The fourth ground of appeal
The fourth ground of appeal is that the learned Compensation Magistrate erred in law in failing to conclude that the learned Review Officer had erred in law in failing to conclude that an assessment of a worker's "degree of disability" resulting from psychiatric illness could not be made under the SSA scale, and therefore could not be made at all (except under Item 8 of Sch 2 to the Act, if applicable), because:
(a)s 93D(2) of the Act implicitly requires every assessment of "degree of disability" to be expressed as a percentage;
(b)the ratings used in the SSA scale "are not percentages", and therefore are either ultra vires the Act, or cannot be used for an assessment unless the AMA guides, or the Regulations to the Act, contain some mechanism for converting those ratings into a percentage assessment;
(c)neither the AMA guides, nor the Regulations to the Act, contain any such mechanism;
(d)the Regulations to the Act do not separately provide for the assessment of a worker's "degree of disability" resulting from psychiatric illness in a manner expressed as a percentage; and
(e)the Act does not provide for any assessment at all unless an assessment expressed as a percentage can be made under Sch 2 to the Act, or, failing that, the AMA guides or, failing that, the Regulations."
It follows from my general observations concerning the "percentage of disability" issue that, in my view, s 93D(2) of the Act does implicitly require that every assessment of "degree of disability" be expressed as a percentage. However, in the circumstances of this case, for the reasons I have given, it was open to Dr Burvill and eventually to Review Officer Warwick to conclude that a percentage of disability determination could be arrived at as a matter of opinion by reference to the criteria in the AMA Guides and the SSA scale in the manner allowed for by s 93D(2)(b) of the Act. Accordingly, I am not persuaded that the appeal should succeed on this ground.
The case stated issue
I noted in earlier discussion that the question of law said to arise in the proceedings the subject of the case stated was expressed in this way: Is ground 5 of appeal CM/168/02 in the Compensation Magistrates Court made out? Ground 5 was to the effect that the learned Review Officer erred in law in holding that a SSA scale impairment rating of "15" must necessarily give rise to a degree of disability assessment of not less than 15 per cent when he should have held that there was nothing in the Act, nor in the AMA Guides, nor in the regulations to the Act, requiring such a conclusion.

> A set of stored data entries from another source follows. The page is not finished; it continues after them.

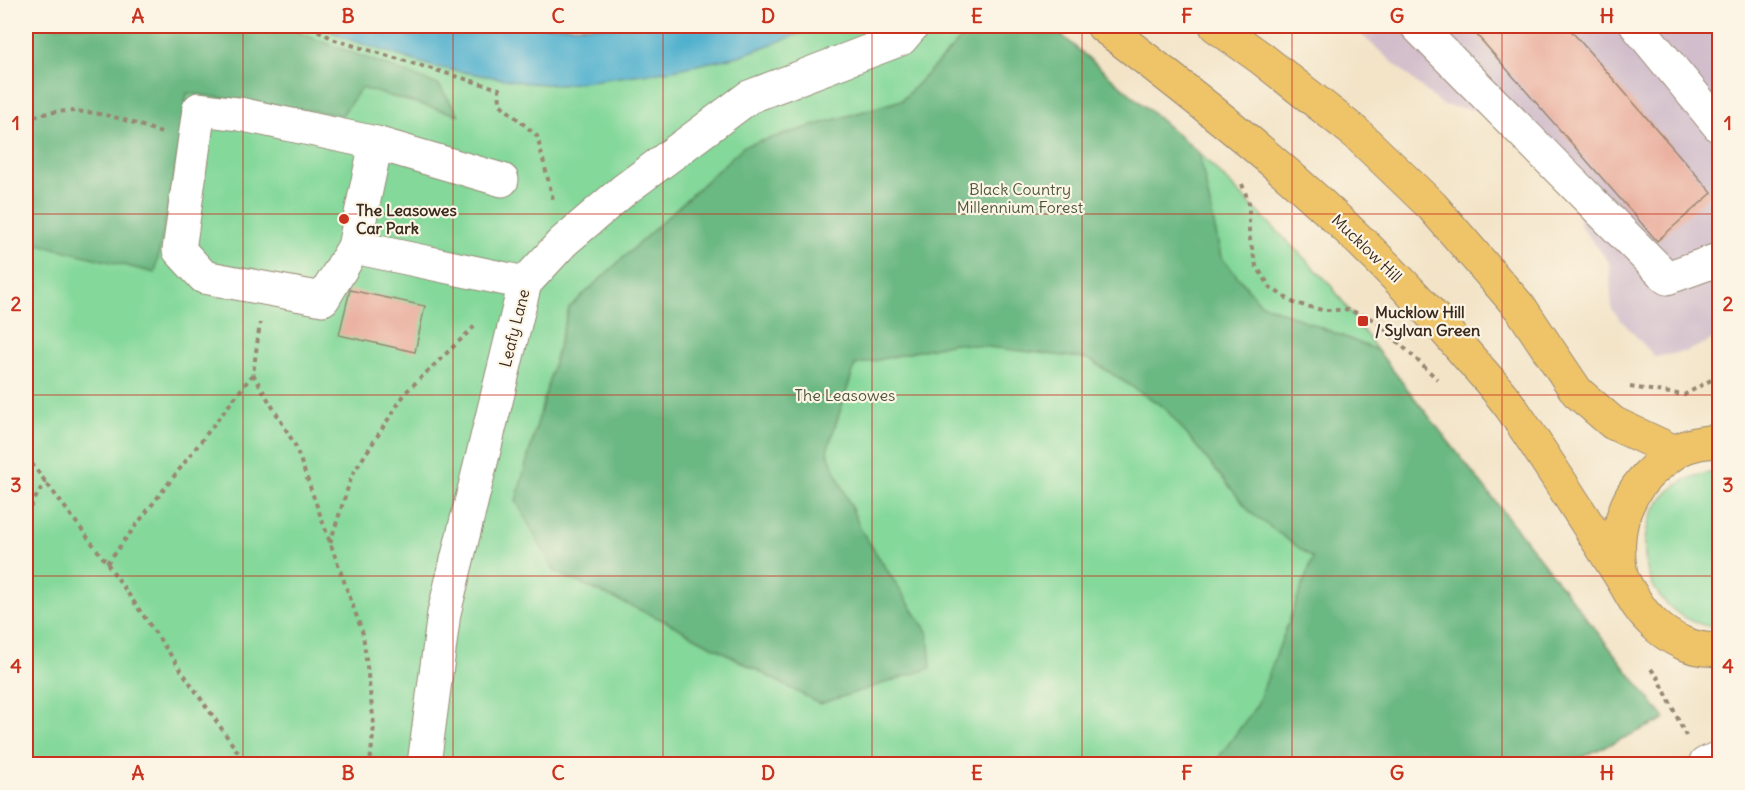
<svg xmlns="http://www.w3.org/2000/svg" width="1745" height="790" viewBox="0 0 1745 790" font-family="Delius,sans-serif">
<rect width="100%" height="100%" fill="#fcf5e5"/>
<filter id="ink" filterUnits="userSpaceOnUse"><feTurbulence type="fractalNoise" baseFrequency=".0167" numOctaves="2"/><feDisplacementMap in="SourceGraphic" scale="12" xChannelSelector="R" yChannelSelector="G"/><feConvolveMatrix kernelMatrix="1 2 1 2 8 2 1 2 1" color-interpolation-filters="sRGB"/></filter>
<filter id="wash" filterUnits="userSpaceOnUse"><feTurbulence type="fractalNoise" baseFrequency=".008" numOctaves="4" result="noise"/><feDisplacementMap in="SourceGraphic" scale="24" xChannelSelector="R" yChannelSelector="G"/><feGaussianBlur stdDeviation="1.35" result="paint"/><feColorMatrix in="noise" values="0 0 0 0 0 0 0 0 0 0 0 0 0 0 0 0 0 1.4 0 .05"/><feComposite in="paint" operator="in"/></filter>
<g filter="url(#wash)">
<rect width="100%" height="100%" fill="#f3e4c8"/>
<path fill="#d1bdcb" d="M 1351,26 L 1719,26 L 1719,336 L 1688,351 L 1655,357 L 1612,310 L 1609,262 L 1581,227 L 1575,196 L 1500,114 L 1442,105 Z"/>
<g fill="#83d89a" stroke="#5f815c" stroke-width="1.5">
<path d="M 26,26 L 1051,26 L 1199,153 L 1330,284 L 1377,350 L 1665,719 L 1567,764 L 26,764 Z"/>
<path d="M 1719,472 L 1720,472 L 1719,628 C 1615,615 1625,475 1719,472 Z"/>
</g>
<g fill="#6ab882" stroke="#527150" stroke-width="1.5">
<path d="M 26,26 L 281,26 L 439,85 L 459,115 L 361,88 L 342,115 L 187,93 L 181,142 L 155,273 L 26,241 Z"/>
<path d="M 973,26 L 1051,26 L 1199,153 L 1221,257 L 1260,303 L 1377,350 L 1665,719 L 1567,764 L 1214,764 L 1257,705 L 1313,558 L 1251,513 L 1165,408 L 1089,359 L 954,343 L 855,365 L 827,451 L 861,530 L 928,633 L 931,668 L 820,704 L 667,622 L 555,572 L 516,501 L 569,308 L 744,146 L 902,100 Z"/>
</g>
<path fill="#50b0ce" stroke="#466d76" stroke-width="1.5" d="M 321,26 L 821,26 L 739,56 L 673,70 L 560,85 L 528,83 L 434,67 L 347,39 Z"/>
<g id="blocks">
<g fill="#e9ac9b">
<path d="M 1469,26 L 1567,26 L 1712,193 L 1657,241 Z"/>
<path d="M 350,290 L 425,306 L 415,352 L 339,335 Z"/>
</g>
</g>
</g>
<g filter="url(#ink)">
<use href="#blocks" fill-opacity="0" stroke="#978773" stroke-width="1.5"/>
<g fill="none" stroke-linecap="round" stroke-linejoin="round">
<defs>
<g id="minor">
<path d="M 1417,26 L 1667,278 L 1720,259"/>
<path d="M 1637,26 L 1720,127"/>
<path d="M 199,109 L 239,114 L 376,143 L 354,247 L 323,299 L 204,277 L 179,250 Z"/>
<path d="M 376,143 L 502,180"/>
<path d="M 354,247 L 525,283"/>
<path d="M 424,764 L 444,613 L 525,283 L 563,242 L 624,190 L 749,97 L 901,39 L 912,26"/>
<path d="M 1705,764 L 1720,757"/>
</g>
<g id="highway">
<path d="M 1103,26 C 1230,123 1349,218 1454,340 C 1473,363 1495,385 1512,409 C 1548,461 1582,516 1616,569 C 1628,587 1635,606 1651,621 C 1669,639 1694,652 1720,649"/>
<path d="M 1216,26 L 1261,58 L 1356,133 L 1432,206 L 1522,310 L 1577,392 L 1613,423 L 1675,452"/>
<path d="M 1621,575 C 1613,531 1624,492 1660,464 C 1670,456 1679,448 1692,445 C 1700,442 1711,442 1720,441"/>
</g>
</defs>
<use href="#minor" stroke="#978773" stroke-width="35"/>
<use href="#highway" stroke="#978773" stroke-width="35"/>
<g stroke="#978773" stroke-width="4" stroke-dasharray="4.5 4.5" stroke-linecap="butt">
<path d="M 310,26 L 335,40 L 499,89 L 500,104 L 537,136 L 554,203"/>
<path d="M 26,120 C 67,101 120,116 161,133"/>
<path d="M 1242,184 L 1249,203 L 1249,235 L 1256,266 L 1271,288 L 1294,303 L 1322,310 L 1349,310 L 1375,320 L 1437,379"/>
<path d="M 253,374 L 295,445 L 363,634 L 374,725 L 370,764"/>
<path d="M 1630,387 L 1684,395 L 1720,375"/>
<path d="M 26,456 L 107,563 L 246,764"/>
<path d="M 26,515 L 45,481"/>
<path d="M 330,543 L 352,475 L 406,392 L 477,324"/>
<path d="M 107,563 L 253,374 L 260,323"/>
<path d="M 1651,669 L 1659,679 L 1686,736"/>
</g>
<use href="#minor" stroke="#fff" stroke-width="33"/>
<use href="#highway" stroke="#efc469" stroke-width="33"/>
</g>
</g>
<path fill="none" stroke="#c8321e" stroke-width="1.5" stroke-opacity="0.55" d="M 243,26 L 243,764M 453,26 L 453,764M 663,26 L 663,764M 872,26 L 872,764M 1082,26 L 1082,764M 1292,26 L 1292,764M 1502,26 L 1502,764M 26,214 L 1720,214M 26,395 L 1720,395M 26,576 L 1720,576"/>
<g fill="#c8321e" stroke="#fcf5e5" stroke-width="2">
<circle cx="344" cy="219" r="6"/>
<rect x="1357" y="315" width="12" height="12" rx="3"/>
</g>
<g text-anchor="middle" dominant-baseline="central" stroke-width="4.5" stroke-linejoin="round" paint-order="stroke">
<g font-size="16" fill="#4d563d" stroke="#fcf5e5">
<text x="1020" y="189">Black Country<tspan x="1020" dy="18">Millennium Forest</tspan></text>
<text x="845" y="395">The Leasowes</text>
</g>
<g font-size="16" font-weight="bold" fill="#3b2a1e" stroke="#fcf5e5" text-anchor="start">
<text x="356" y="210">The Leasowes<tspan x="356" dy="18">Car Park</tspan></text>
<text x="1375" y="312">Mucklow Hill<tspan x="1375" dy="18">/ Sylvan Green</tspan></text>
</g>
<g font-size="16" fill="#3b2a1e" stroke="#fcf5e5">
<text transform="translate(1367 248) rotate(44)">Mucklow Hill</text>
<text transform="translate(514 328) rotate(-76)">Leafy Lane</text>
</g>
</g>
<rect width="1745" height="790" fill="none" stroke="#fcf5e5" stroke-width="66"/>
<rect x="33" y="33" width="1679" height="724" fill="none" stroke="#c8321e" stroke-width="2"/>
<g font-size="20" text-anchor="middle" font-weight="bold" fill="#c8321e">
<text x="138" y="23">A</text>
<text x="348" y="23">B</text>
<text x="558" y="23">C</text>
<text x="768" y="23">D</text>
<text x="977" y="23">E</text>
<text x="1187" y="23">F</text>
<text x="1397" y="23">G</text>
<text x="1607" y="23">H</text>
<text x="16" y="130">1</text>
<text x="1728" y="130">1</text>
<text x="16" y="311">2</text>
<text x="1728" y="311">2</text>
<text x="16" y="492">3</text>
<text x="1728" y="492">3</text>
<text x="16" y="673">4</text>
<text x="1728" y="673">4</text>
<text x="138" y="780">A</text>
<text x="348" y="780">B</text>
<text x="558" y="780">C</text>
<text x="768" y="780">D</text>
<text x="977" y="780">E</text>
<text x="1187" y="780">F</text>
<text x="1397" y="780">G</text>
<text x="1607" y="780">H</text>
</g>
</svg>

I am not satisfied that ground 5 correctly reflects the critical finding made by the Review Officer. I am not persuaded that the Review Officer simply made a mathematical conversion. However, to the extent that the ground of appeal in question suggests that the Review Officer erred in arriving at his own independent assessment of 15 per cent in respect of the percentage of disability, it follows from my general observations about the "percentage of disability" issue that I am not persuaded that ground 5 of appeal CM/168/02 in this Court is made out. It was open to Dr Burvill and eventually to the Review Officer and the learned Magistrate to arrive at an estimate representing the percentage of disability as a matter of opinion. In the case of the Review Officer this percentage reflected his own independent assessment having regard to the symptoms and criteria reflected in the SSA scale. It follows that the question posed by the case stated, in my view, should be answered in the negative.
Summary
In summary, then, I consider that the appeal should be dismissed. The question of law arising in the proceedings the subject of the case stated should be answered in the negative.